It’s hardly a new observation that conservatives lack credibility on race. It’s not as if they deserve it. But I’m not with Matthew Yglesias here, either:
Dwight Eisenhower could see that [National Review’s disgusting, reprehensible, clearly racist position] was wrong and backed the ‘57 [civil rights] bill. But Ike was a RINO, the kind of person George Will would despise.
But that’s the past, of course, and we can’t hold Will personally responsible for the things his predecessors were saying fifty years ago. But here’s the question—how is it that I can’t recall an instance of Will waxing indignant about some instance of racism directed against an African-American or Latino in the United States? I don’t believe it’s my faulty memory. Instead, I believe it’s that the new “color blind” American right is not dramatically different from the old “black people shouldn’t be allowed to vote” American right from fifty years ago. It’s a movement that’s basically indifferent to the interests of non-whites and totally uninterested in the question of whether or not there’s unfair discrimination against minority groups in the United States.
Tarring George Will with a 50-year-old National Review piece because he’s not, of all things, an Eisenhower Republican, so — who knows — maybe he would oppose the 1957 Civil Rights Act — this seems a logical stretch to me. A better line of attack would be to note that Will admires Barry Goldwater, and Goldwater opposed the 1964 Civil Rights Act.
Goldwater voted against ‘64 on constitutionalist grounds — because telling private businesses that they must not discriminate isn’t a power granted to the federal government. I think Goldwater was sincere on this. I think on the purely technical question, he was correct. I also think he didn’t have any racist motives. (Goldwater voted proudly in favor of ‘57.) But it’s possible to be sincere, and technically correct, and not a racist — and still be wrong.
There are two difficulties as I see it with Goldwater’s stance. First, it’s awfully convenient for racists, which is embarrassing to say the least. And second, it’s rather obviously possible for a law to do good on the whole, and to be almost entirely constitutional, even when some aspects of it are unconstitutional. I think that’s actually the case with ‘64.
One measure of sincerity for those saying “64 was unconstitutional” is to ask what other things they consider unconstitutional. If they have trouble naming more than a handful, then they begin to look less and less like strict constructionists, and more and more like racists taking any port in a storm. (I can name at least six cabinet agencies that I don’t think have even a remotely plausible constitutional justification. How about you?)
Goldwater may have been technically correct about a narrow constitutional issue, but he missed some far more important ones: ‘64 added some improper powers to the federal government (as if, in that year, this were some historical first). But it properly eliminated many, many other blatantly unconstitutional practices by federal, state, and local government. And while it infringed on the property rights of white racists, it also signaled to non-racists, both white and black, that their property rights might be safely exercised in the future, free from the mob violence of the supposedly civilized white South. On balance, this seems to have done more to further individual rights than to frustrate them.
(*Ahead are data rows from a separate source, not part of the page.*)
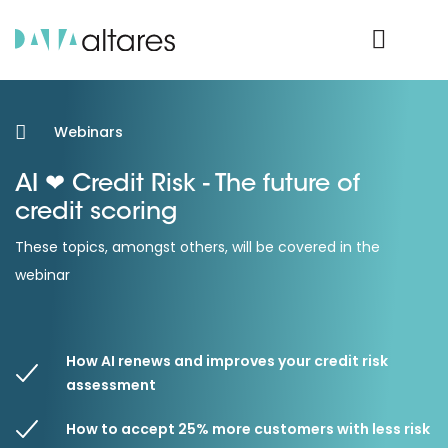
Product Login
Webinars
AI ❤ Credit Risk - The future of
credit scoring
These topics, amongst others, will be covered in the
webinar
How AI renews and improves your credit risk
assessment
How to accept 25% more customers with less risk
I know, I know, it’s not easily reduced to a soundbite-sized judicial philosophy. But that’s really what I think. Which one is a worse abuse of American values? A racist being taken to court, given due process, and found guilty of violating a relatively well-defined law? Or a non-racist getting lynched for serving the wrong customers? And what if those are our only two choices? I know what I’d pick.
So Goldwater erred. But we’re still a long way from the loathsome National Review circa 1957:
The central question that emerges–and it is not a parliamentary question or a question that is answered by meerely consulting a catalog of the rights of American citizens, born Equal–is whether the White community in the South is entitled to take such measures as are necessary to prevail, politically and culturally, in areas in which it does not predominate numerically? The sobering answer is Yes–the White community is so entitled because, for the time being, it is the advanced ace. It is not easy, and it is unpleasant, to adduce statistics evidencing the median cultural superiority of White over Negro: but it is fact that obtrudes, one that cannot be hidden by ever-so-busy egalitarians and anthropologists. The question, as far as the White community is concerned, is whether the claims of civilization supersede those of universal suffrage. The British believe they do, and acted accordingly, in Kenya, where the choice was dramatically one between civilization and barbarism, and elsewhere; the South, where the conflict is by no means dramatic, as in Kenya, nevertheless perceives important qualitative differences between its culture and the Negroes’, and intends to assert its own.
Disgusting. ‘64 was a tradeoff, but I think a very favorable one. Now if only conservatives would say so too.